WORK REQUIRED> Type the records that follow again exactly as written, but drop the pictures.

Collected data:
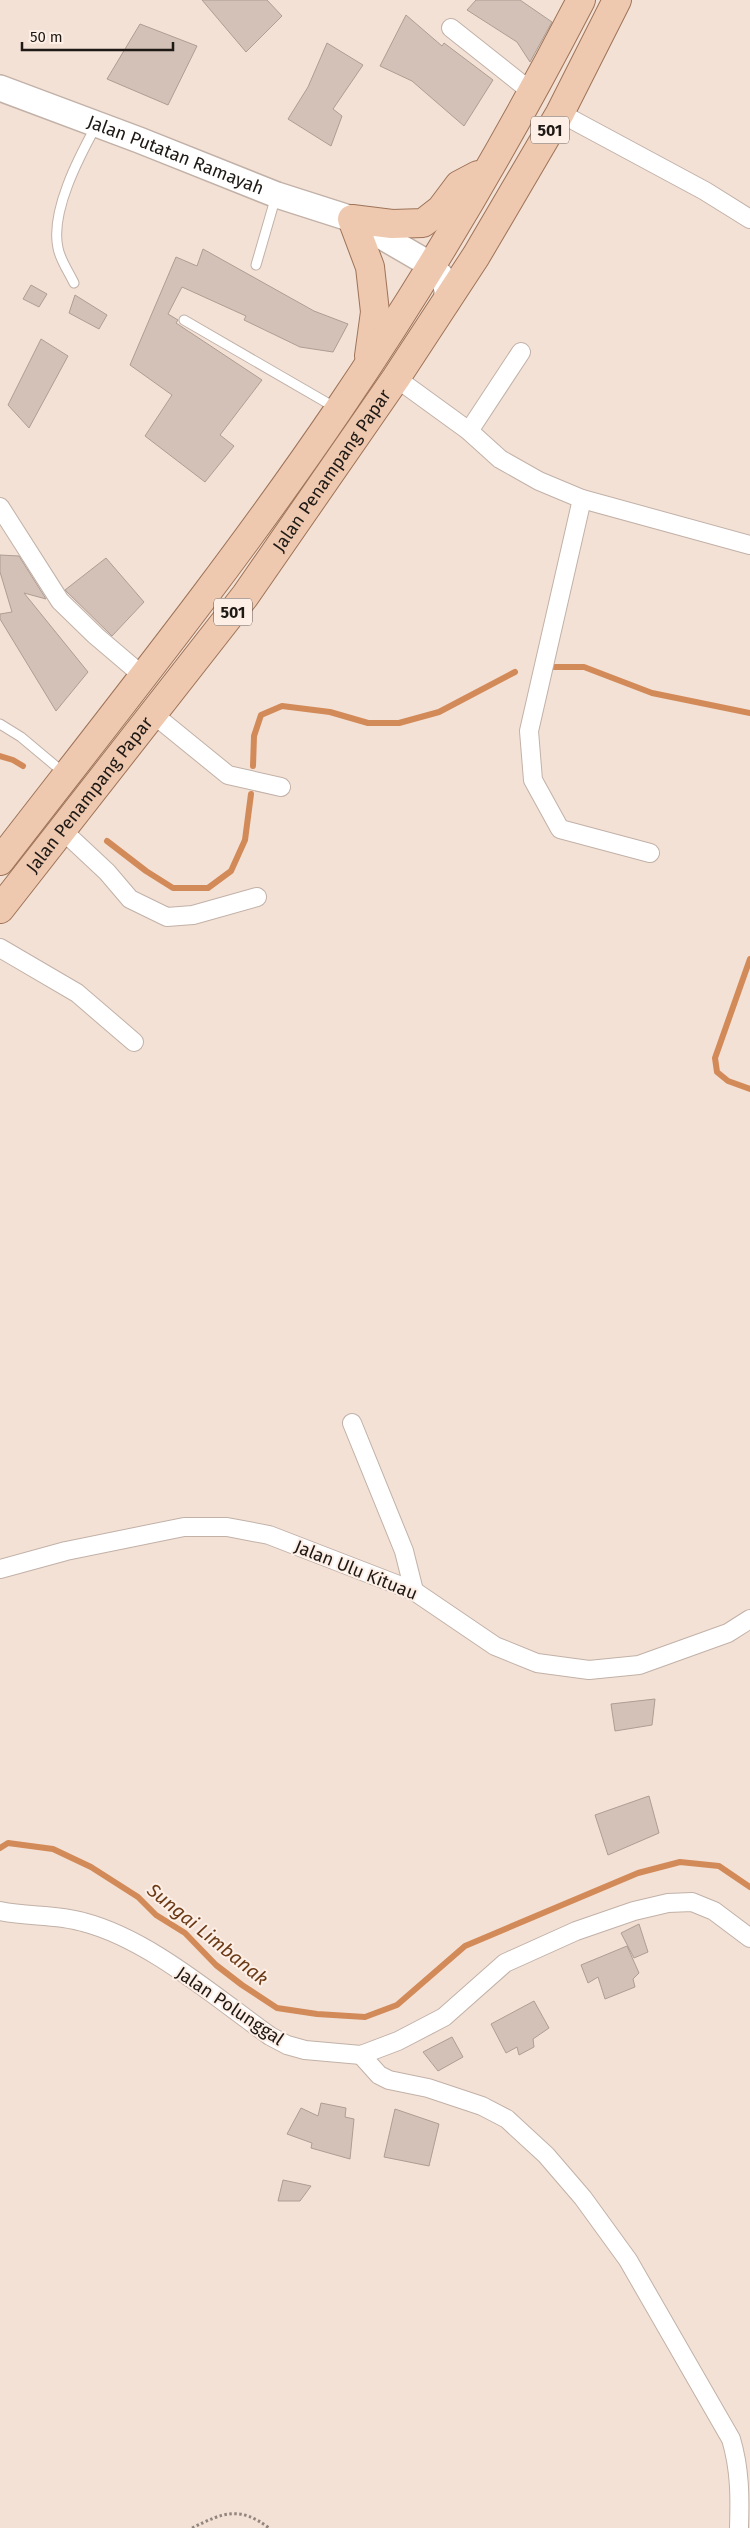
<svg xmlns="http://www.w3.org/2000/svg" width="750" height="2528" font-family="'Fira Sans',sans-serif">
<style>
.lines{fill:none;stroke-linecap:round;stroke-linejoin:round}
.stream{stroke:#d38a59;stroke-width:6}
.building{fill:#d3c1b7;stroke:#ae9d93}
.lane-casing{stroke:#c2b1a7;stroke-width:11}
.street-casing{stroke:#c2b1a7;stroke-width:20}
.secondary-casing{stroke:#c2b1a7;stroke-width:28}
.primary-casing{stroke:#9e7357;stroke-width:30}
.path{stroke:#91857d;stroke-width:3;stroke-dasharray:2.5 2.5;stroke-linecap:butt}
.lane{stroke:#fff;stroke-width:9}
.street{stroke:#fff;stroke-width:18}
.secondary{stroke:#fff;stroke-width:25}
.primary{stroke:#eec8af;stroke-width:28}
.labels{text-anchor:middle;stroke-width:4;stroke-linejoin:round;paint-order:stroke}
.shield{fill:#fdefe6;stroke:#625954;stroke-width:1}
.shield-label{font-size:16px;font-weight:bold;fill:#1f1915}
.street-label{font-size:18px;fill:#1f1915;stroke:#fdefe6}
.water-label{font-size:19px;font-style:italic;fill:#6b3a17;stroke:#fdefe6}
</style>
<rect width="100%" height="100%" fill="#f3e1d6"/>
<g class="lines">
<g class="stream">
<path d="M552,667H584L652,693L750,713"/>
<path d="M0,756L13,760L23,766"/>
<path d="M253,766L254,736L261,715L282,706L330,712L368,723H399L439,712L515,672"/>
<path d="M107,841L146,871L173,888H208L231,871L245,840L251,794"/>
<path d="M750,959L715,1058L717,1072L728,1081L750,1089"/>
<path d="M0,1848L8,1843L53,1849L91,1867L138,1897L156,1915L185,1933L216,1965L242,1985L277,2008L317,2014L365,2017L397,2005L465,1946L638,1873L680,1862L719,1866L750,1887"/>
</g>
</g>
<g class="building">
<path d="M202,0H267L282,16L246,52Z"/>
<path d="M476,0H520L552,22L530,62L517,42L467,10Z"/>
<path d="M406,15L442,46L444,43L493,80L464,126L412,81L380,66Z"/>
<path d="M140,24L197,46L168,105L107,79Z"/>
<path d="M327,43L363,65L333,109L342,116L331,146L288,119L308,87Z"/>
<path d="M203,249L314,311L348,324L333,352L300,347L244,320L246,316L182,287L168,314L178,320L176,323L262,380L220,435L234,446L205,482L145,436L172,395L130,365L176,257L197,266Z"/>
<path d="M31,285L47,294L39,307L23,299Z"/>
<path d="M75,295L107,315L99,329L69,313Z"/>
<path d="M41,339L68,356L29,428L8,405Z"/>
<path d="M0,555L19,556L46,599L24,593L88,672L56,711L0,619V614L12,612L0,572Z"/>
<path d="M106,558L144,602L112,636L65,590Z"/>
<path d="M655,1699L652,1725L615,1731L611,1704Z"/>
<path d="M649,1796L659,1833L608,1855L595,1815Z"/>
<path d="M639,1924L648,1952L634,1958L621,1933Z"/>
<path d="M627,1946L639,1973L633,1979L635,1987L605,1999L598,1977L588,1983L581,1965Z"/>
<path d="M534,2001L549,2028L533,2039L534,2047L519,2055L517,2047L506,2053L491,2024Z"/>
<path d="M452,2037L463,2057L438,2071L423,2052Z"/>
<path d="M321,2103L346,2108L345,2117L354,2119L350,2159L311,2148L312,2143L287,2134L301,2108L318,2116Z"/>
<path d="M395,2109L439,2124L429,2166L384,2157Z"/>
<path d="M283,2180L311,2186L300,2201H278Z"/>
</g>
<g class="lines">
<defs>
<g id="lane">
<path d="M256,265L276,196"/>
<path d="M74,283C69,272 60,260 58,248C50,212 79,157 96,126"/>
<path d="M184,320L336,408"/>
<path d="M0,724L21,737L64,773"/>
</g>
<g id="street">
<path d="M451,28L533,93"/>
<path d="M560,113L705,191L750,219"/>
<path d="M396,378L469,431L500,459L539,481L582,499L750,545"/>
<path d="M469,431L521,352"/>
<path d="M582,499L529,731L533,780L560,829L650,853"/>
<path d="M0,507L60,601L96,636L143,676"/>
<path d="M153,714L228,775L281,787"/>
<path d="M61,829L107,872L130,899L167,917L193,915L257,897"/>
<path d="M0,948L77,993L134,1042"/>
<path d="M352,1423L404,1551L414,1591"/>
<path d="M0,1569L66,1551L184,1527H227L269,1535L414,1591L495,1646L537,1663L589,1670L639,1665L728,1633L750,1619"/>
<path d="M0,1911C27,1917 56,1914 83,1922C149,1939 215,1997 270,2036L287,2045L305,2050L361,2055L398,2041L444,2017L505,1963L576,1931L634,1911L668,1903L692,1902L714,1911L750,1938"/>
<path d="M361,2055L379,2075L389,2080L428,2088L482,2106L507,2119L546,2155L583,2198L628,2260L731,2439C740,2469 740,2497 739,2528"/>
</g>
<g id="secondary">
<path id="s1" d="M0,88L139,140L277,195L352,219L431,265L444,280L447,289V302"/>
</g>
<g id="primary">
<path d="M369,356L375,312L370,267L352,219L392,224L423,223L441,209L459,185L478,175"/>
<path d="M0,861C115,712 233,565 339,409C428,278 508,141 581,0"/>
<path id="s2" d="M0,909L245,596L396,378L476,256L560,113L617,0"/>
</g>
</defs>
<use href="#lane" class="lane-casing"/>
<use href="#street" class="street-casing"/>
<use href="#secondary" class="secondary-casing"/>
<use href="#primary" class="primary-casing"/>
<path class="path" d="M192,2528C224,2512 240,2506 269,2528"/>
<use href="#lane" class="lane"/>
<use href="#street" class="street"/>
<use href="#secondary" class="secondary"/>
<use href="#primary" class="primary"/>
</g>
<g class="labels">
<g class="shield">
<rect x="531" y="116.5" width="38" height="27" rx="4"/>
<rect x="214" y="598.5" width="38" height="27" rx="4"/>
</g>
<g class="shield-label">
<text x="550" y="136">501</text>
<text x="233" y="618">501</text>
</g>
<g class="street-label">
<text dy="6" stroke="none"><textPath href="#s1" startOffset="188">Jalan Putatan Ramayah</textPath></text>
<text dy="6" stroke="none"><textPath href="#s2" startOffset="550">Jalan Penampang Papar</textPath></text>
<text dy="6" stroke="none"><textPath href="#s2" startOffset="145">Jalan Penampang Papar</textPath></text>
<text transform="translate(356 1570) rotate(22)" y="6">Jalan Ulu Kituau</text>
<text transform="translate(230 2006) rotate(34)" y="6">Jalan Polunggal</text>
</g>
<g class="water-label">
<text transform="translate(208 1934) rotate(39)" y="7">Sungai Limbanak</text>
</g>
</g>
<path d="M22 42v8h151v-8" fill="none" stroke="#1f1915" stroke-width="2.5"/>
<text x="30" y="42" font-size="15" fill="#1f1915" stroke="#fdefe6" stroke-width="4" paint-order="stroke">50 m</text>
</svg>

SOLUTION TO THE EXERCISE>
<svg xmlns="http://www.w3.org/2000/svg" width="750" height="2528" font-family="'Fira Sans',sans-serif">
<style>
.lines{fill:none;stroke-linecap:round;stroke-linejoin:round}
.stream{stroke:#d38a59;stroke-width:6}
.building{fill:#d3c1b7;stroke:#ae9d93}
.lane-casing{stroke:#c2b1a7;stroke-width:11}
.street-casing{stroke:#c2b1a7;stroke-width:20}
.secondary-casing{stroke:#c2b1a7;stroke-width:28}
.primary-casing{stroke:#9e7357;stroke-width:30}
.path{stroke:#91857d;stroke-width:3;stroke-dasharray:2.5 2.5;stroke-linecap:butt}
.lane{stroke:#fff;stroke-width:9}
.street{stroke:#fff;stroke-width:18}
.secondary{stroke:#fff;stroke-width:25}
.primary{stroke:#eec8af;stroke-width:28}
.labels{text-anchor:middle;stroke-width:4;stroke-linejoin:round;paint-order:stroke}
.shield{fill:#fdefe6;stroke:#625954;stroke-width:1}
.shield-label{font-size:16px;font-weight:bold;fill:#1f1915}
.street-label{font-size:18px;fill:#1f1915;stroke:#fdefe6}
.water-label{font-size:19px;font-style:italic;fill:#6b3a17;stroke:#fdefe6}
</style>
<rect width="100%" height="100%" fill="#f3e1d6"/>
<g class="lines">
<g class="stream">
<path d="M552,667H584L652,693L750,713"/>
<path d="M0,756L13,760L23,766"/>
<path d="M253,766L254,736L261,715L282,706L330,712L368,723H399L439,712L515,672"/>
<path d="M107,841L146,871L173,888H208L231,871L245,840L251,794"/>
<path d="M750,959L715,1058L717,1072L728,1081L750,1089"/>
<path d="M0,1848L8,1843L53,1849L91,1867L138,1897L156,1915L185,1933L216,1965L242,1985L277,2008L317,2014L365,2017L397,2005L465,1946L638,1873L680,1862L719,1866L750,1887"/>
</g>
</g>
<g class="building">
<path d="M202,0H267L282,16L246,52Z"/>
<path d="M476,0H520L552,22L530,62L517,42L467,10Z"/>
<path d="M406,15L442,46L444,43L493,80L464,126L412,81L380,66Z"/>
<path d="M140,24L197,46L168,105L107,79Z"/>
<path d="M327,43L363,65L333,109L342,116L331,146L288,119L308,87Z"/>
<path d="M203,249L314,311L348,324L333,352L300,347L244,320L246,316L182,287L168,314L178,320L176,323L262,380L220,435L234,446L205,482L145,436L172,395L130,365L176,257L197,266Z"/>
<path d="M31,285L47,294L39,307L23,299Z"/>
<path d="M75,295L107,315L99,329L69,313Z"/>
<path d="M41,339L68,356L29,428L8,405Z"/>
<path d="M0,555L19,556L46,599L24,593L88,672L56,711L0,619V614L12,612L0,572Z"/>
<path d="M106,558L144,602L112,636L65,590Z"/>
<path d="M655,1699L652,1725L615,1731L611,1704Z"/>
<path d="M649,1796L659,1833L608,1855L595,1815Z"/>
<path d="M639,1924L648,1952L634,1958L621,1933Z"/>
<path d="M627,1946L639,1973L633,1979L635,1987L605,1999L598,1977L588,1983L581,1965Z"/>
<path d="M534,2001L549,2028L533,2039L534,2047L519,2055L517,2047L506,2053L491,2024Z"/>
<path d="M452,2037L463,2057L438,2071L423,2052Z"/>
<path d="M321,2103L346,2108L345,2117L354,2119L350,2159L311,2148L312,2143L287,2134L301,2108L318,2116Z"/>
<path d="M395,2109L439,2124L429,2166L384,2157Z"/>
<path d="M283,2180L311,2186L300,2201H278Z"/>
</g>
<g class="lines">
<defs>
<g id="lane">
<path d="M256,265L276,196"/>
<path d="M74,283C69,272 60,260 58,248C50,212 79,157 96,126"/>
<path d="M184,320L336,408"/>
<path d="M0,724L21,737L64,773"/>
</g>
<g id="street">
<path d="M451,28L533,93"/>
<path d="M560,113L705,191L750,219"/>
<path d="M396,378L469,431L500,459L539,481L582,499L750,545"/>
<path d="M469,431L521,352"/>
<path d="M582,499L529,731L533,780L560,829L650,853"/>
<path d="M0,507L60,601L96,636L143,676"/>
<path d="M153,714L228,775L281,787"/>
<path d="M61,829L107,872L130,899L167,917L193,915L257,897"/>
<path d="M0,948L77,993L134,1042"/>
<path d="M352,1423L404,1551L414,1591"/>
<path d="M0,1569L66,1551L184,1527H227L269,1535L414,1591L495,1646L537,1663L589,1670L639,1665L728,1633L750,1619"/>
<path d="M0,1911C27,1917 56,1914 83,1922C149,1939 215,1997 270,2036L287,2045L305,2050L361,2055L398,2041L444,2017L505,1963L576,1931L634,1911L668,1903L692,1902L714,1911L750,1938"/>
<path d="M361,2055L379,2075L389,2080L428,2088L482,2106L507,2119L546,2155L583,2198L628,2260L731,2439C740,2469 740,2497 739,2528"/>
</g>
<g id="secondary">
<path id="s1" d="M0,88L139,140L277,195L352,219L431,265L444,280L447,289V302"/>
</g>
<g id="primary">
<path d="M369,356L375,312L370,267L352,219L392,224L423,223L441,209L459,185L478,175"/>
<path d="M0,861C115,712 233,565 339,409C428,278 508,141 581,0"/>
<path id="s2" d="M0,909L245,596L396,378L476,256L560,113L617,0"/>
</g>
</defs>
<use href="#lane" class="lane-casing"/>
<use href="#street" class="street-casing"/>
<use href="#secondary" class="secondary-casing"/>
<use href="#primary" class="primary-casing"/>
<path class="path" d="M192,2528C224,2512 240,2506 269,2528"/>
<use href="#lane" class="lane"/>
<use href="#street" class="street"/>
<use href="#secondary" class="secondary"/>
<use href="#primary" class="primary"/>
</g>
<g class="labels">
<g class="shield">
<rect x="531" y="116.5" width="38" height="27" rx="4"/>
<rect x="214" y="598.5" width="38" height="27" rx="4"/>
</g>
<g class="shield-label">
<text x="550" y="136">501</text>
<text x="233" y="618">501</text>
</g>
<g class="street-label">
<text dy="6" stroke="none"><textPath href="#s1" startOffset="188">Jalan Putatan Ramayah</textPath></text>
<text dy="6" stroke="none"><textPath href="#s2" startOffset="550">Jalan Penampang Papar</textPath></text>
<text dy="6" stroke="none"><textPath href="#s2" startOffset="145">Jalan Penampang Papar</textPath></text>
<text transform="translate(356 1570) rotate(22)" y="6">Jalan Ulu Kituau</text>
<text transform="translate(230 2006) rotate(34)" y="6">Jalan Polunggal</text>
</g>
<g class="water-label">
<text transform="translate(208 1934) rotate(39)" y="7">Sungai Limbanak</text>
</g>
</g>
<path d="M22 42v8h151v-8" fill="none" stroke="#1f1915" stroke-width="2.5"/>
<text x="30" y="42" font-size="15" fill="#1f1915" stroke="#fdefe6" stroke-width="4" paint-order="stroke">50 m</text>
</svg>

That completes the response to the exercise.